Khan's family had left for Pakistan following the end of 1971 Indo-Pakistan War. Khan had become a fierce nationalist. Pakistan's President Bhutto supported Khan and he constructed a nuclear plant in the foothills of the Himalayas. Dutch enquiries in the 1980s finally revealed what Khan was doing but he gets off on a technicality. The U.S. overlooks Khan's program in order to gain Pakistani support against the USSR in Afghanistan. Khan acquires missile technology from China and extends his network into the Middle East.

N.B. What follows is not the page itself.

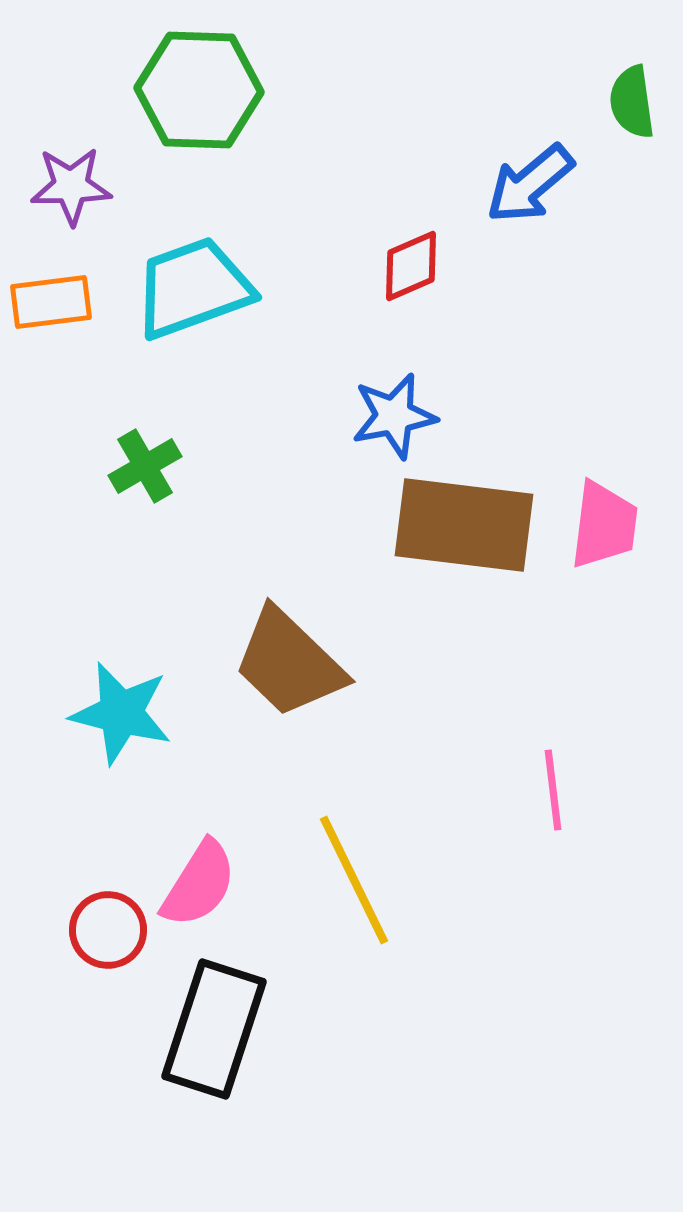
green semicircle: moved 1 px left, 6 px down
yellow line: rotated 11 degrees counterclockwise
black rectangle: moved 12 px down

UN Weapons Inspectors in Iraq uncover documents implicating Khan in nuclear trading but the West fails to act. Khan continues his trade amassing a huge personal fortune and becomes a hero following the detonation of Pakistan's first bomb. A joint CIA/MI6 task force uncovers Khan's dealings with Libya but are unable to move as Pakistani support is again needed in the post-9/11 Invasion of Afghanistan. UN Weapons Inspectors in Iran uncover further evidence implicating Khan, which the Iranians confirm.
The task force targets Khan's network with a double agent and intercept a shipment of centrifuges to Libya. Muammar al-Gaddafi agrees to cooperate with UN Weapons Inspectors and the full extent of Khan's capabilities are revealed. Khan's deputy Tehir is arrested and interrogated in Malaysia and confesses. Pakistani authorities deny any knowledge of Khan's network and he is arrested and forced to confess on live television. Khan remains under house arrest in Pakistan where his secrets are protected.